What you should do => A complete and exact copy of the data below is required.

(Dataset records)
########

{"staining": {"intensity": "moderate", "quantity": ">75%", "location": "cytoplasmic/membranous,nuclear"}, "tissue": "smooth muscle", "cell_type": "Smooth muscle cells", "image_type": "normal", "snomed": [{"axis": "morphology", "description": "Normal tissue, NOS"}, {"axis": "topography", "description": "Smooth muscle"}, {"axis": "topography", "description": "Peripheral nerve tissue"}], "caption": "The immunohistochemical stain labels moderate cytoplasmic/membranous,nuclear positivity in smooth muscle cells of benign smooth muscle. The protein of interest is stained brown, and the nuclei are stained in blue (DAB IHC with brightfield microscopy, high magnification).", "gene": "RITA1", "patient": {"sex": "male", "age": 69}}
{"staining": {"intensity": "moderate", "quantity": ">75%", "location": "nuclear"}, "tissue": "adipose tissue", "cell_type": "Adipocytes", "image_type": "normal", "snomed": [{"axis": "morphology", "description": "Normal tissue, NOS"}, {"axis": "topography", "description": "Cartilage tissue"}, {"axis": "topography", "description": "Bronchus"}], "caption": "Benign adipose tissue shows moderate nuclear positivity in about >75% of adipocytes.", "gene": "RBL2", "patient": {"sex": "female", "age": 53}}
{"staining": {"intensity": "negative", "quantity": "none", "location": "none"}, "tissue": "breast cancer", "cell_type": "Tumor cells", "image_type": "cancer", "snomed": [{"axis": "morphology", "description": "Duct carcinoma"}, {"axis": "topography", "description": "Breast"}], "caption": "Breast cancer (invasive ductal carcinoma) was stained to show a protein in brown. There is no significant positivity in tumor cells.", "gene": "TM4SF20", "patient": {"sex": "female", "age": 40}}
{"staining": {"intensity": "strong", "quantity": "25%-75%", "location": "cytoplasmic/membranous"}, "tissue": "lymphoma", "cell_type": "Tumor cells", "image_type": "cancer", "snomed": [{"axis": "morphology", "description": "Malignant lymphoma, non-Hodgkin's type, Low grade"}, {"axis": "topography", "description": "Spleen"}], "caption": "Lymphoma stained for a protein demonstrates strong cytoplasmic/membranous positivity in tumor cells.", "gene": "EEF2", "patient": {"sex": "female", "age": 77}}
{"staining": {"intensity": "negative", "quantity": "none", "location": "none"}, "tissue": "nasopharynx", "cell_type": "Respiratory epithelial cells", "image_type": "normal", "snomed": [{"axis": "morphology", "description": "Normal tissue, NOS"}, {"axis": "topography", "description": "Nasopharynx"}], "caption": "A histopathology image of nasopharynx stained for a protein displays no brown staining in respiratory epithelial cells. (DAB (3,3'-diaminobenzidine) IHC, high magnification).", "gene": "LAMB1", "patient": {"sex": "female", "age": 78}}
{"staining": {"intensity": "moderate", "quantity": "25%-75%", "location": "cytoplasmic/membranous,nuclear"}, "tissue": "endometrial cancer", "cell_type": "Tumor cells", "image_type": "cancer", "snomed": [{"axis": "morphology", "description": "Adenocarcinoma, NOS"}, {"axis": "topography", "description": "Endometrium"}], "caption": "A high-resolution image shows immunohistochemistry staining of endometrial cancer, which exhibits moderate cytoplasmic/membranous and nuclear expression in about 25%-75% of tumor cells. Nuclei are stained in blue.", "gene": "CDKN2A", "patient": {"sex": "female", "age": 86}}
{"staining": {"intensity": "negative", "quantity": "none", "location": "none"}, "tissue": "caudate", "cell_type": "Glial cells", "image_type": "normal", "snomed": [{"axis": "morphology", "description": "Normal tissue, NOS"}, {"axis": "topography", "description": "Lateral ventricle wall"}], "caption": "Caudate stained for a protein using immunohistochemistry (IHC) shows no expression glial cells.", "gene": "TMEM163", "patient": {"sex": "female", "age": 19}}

########

Exercise output =>
{"staining": {"intensity": "moderate", "quantity": ">75%", "location": "cytoplasmic/membranous,nuclear"}, "tissue": "smooth muscle", "cell_type": "Smooth muscle cells", "image_type": "normal", "snomed": [{"axis": "morphology", "description": "Normal tissue, NOS"}, {"axis": "topography", "description": "Smooth muscle"}, {"axis": "topography", "description": "Peripheral nerve tissue"}], "caption": "The immunohistochemical stain labels moderate cytoplasmic/membranous,nuclear positivity in smooth muscle cells of benign smooth muscle. The protein of interest is stained brown, and the nuclei are stained in blue (DAB IHC with brightfield microscopy, high magnification).", "gene": "RITA1", "patient": {"sex": "male", "age": 69}}
{"staining": {"intensity": "moderate", "quantity": ">75%", "location": "nuclear"}, "tissue": "adipose tissue", "cell_type": "Adipocytes", "image_type": "normal", "snomed": [{"axis": "morphology", "description": "Normal tissue, NOS"}, {"axis": "topography", "description": "Cartilage tissue"}, {"axis": "topography", "description": "Bronchus"}], "caption": "Benign adipose tissue shows moderate nuclear positivity in about >75% of adipocytes.", "gene": "RBL2", "patient": {"sex": "female", "age": 53}}
{"staining": {"intensity": "negative", "quantity": "none", "location": "none"}, "tissue": "breast cancer", "cell_type": "Tumor cells", "image_type": "cancer", "snomed": [{"axis": "morphology", "description": "Duct carcinoma"}, {"axis": "topography", "description": "Breast"}], "caption": "Breast cancer (invasive ductal carcinoma) was stained to show a protein in brown. There is no significant positivity in tumor cells.", "gene": "TM4SF20", "patient": {"sex": "female", "age": 40}}
{"staining": {"intensity": "strong", "quantity": "25%-75%", "location": "cytoplasmic/membranous"}, "tissue": "lymphoma", "cell_type": "Tumor cells", "image_type": "cancer", "snomed": [{"axis": "morphology", "description": "Malignant lymphoma, non-Hodgkin's type, Low grade"}, {"axis": "topography", "description": "Spleen"}], "caption": "Lymphoma stained for a protein demonstrates strong cytoplasmic/membranous positivity in tumor cells.", "gene": "EEF2", "patient": {"sex": "female", "age": 77}}
{"staining": {"intensity": "negative", "quantity": "none", "location": "none"}, "tissue": "nasopharynx", "cell_type": "Respiratory epithelial cells", "image_type": "normal", "snomed": [{"axis": "morphology", "description": "Normal tissue, NOS"}, {"axis": "topography", "description": "Nasopharynx"}], "caption": "A histopathology image of nasopharynx stained for a protein displays no brown staining in respiratory epithelial cells. (DAB (3,3'-diaminobenzidine) IHC, high magnification).", "gene": "LAMB1", "patient": {"sex": "female", "age": 78}}
{"staining": {"intensity": "moderate", "quantity": "25%-75%", "location": "cytoplasmic/membranous,nuclear"}, "tissue": "endometrial cancer", "cell_type": "Tumor cells", "image_type": "cancer", "snomed": [{"axis": "morphology", "description": "Adenocarcinoma, NOS"}, {"axis": "topography", "description": "Endometrium"}], "caption": "A high-resolution image shows immunohistochemistry staining of endometrial cancer, which exhibits moderate cytoplasmic/membranous and nuclear expression in about 25%-75% of tumor cells. Nuclei are stained in blue.", "gene": "CDKN2A", "patient": {"sex": "female", "age": 86}}
{"staining": {"intensity": "negative", "quantity": "none", "location": "none"}, "tissue": "caudate", "cell_type": "Glial cells", "image_type": "normal", "snomed": [{"axis": "morphology", "description": "Normal tissue, NOS"}, {"axis": "topography", "description": "Lateral ventricle wall"}], "caption": "Caudate stained for a protein using immunohistochemistry (IHC) shows no expression glial cells.", "gene": "TMEM163", "patient": {"sex": "female", "age": 19}}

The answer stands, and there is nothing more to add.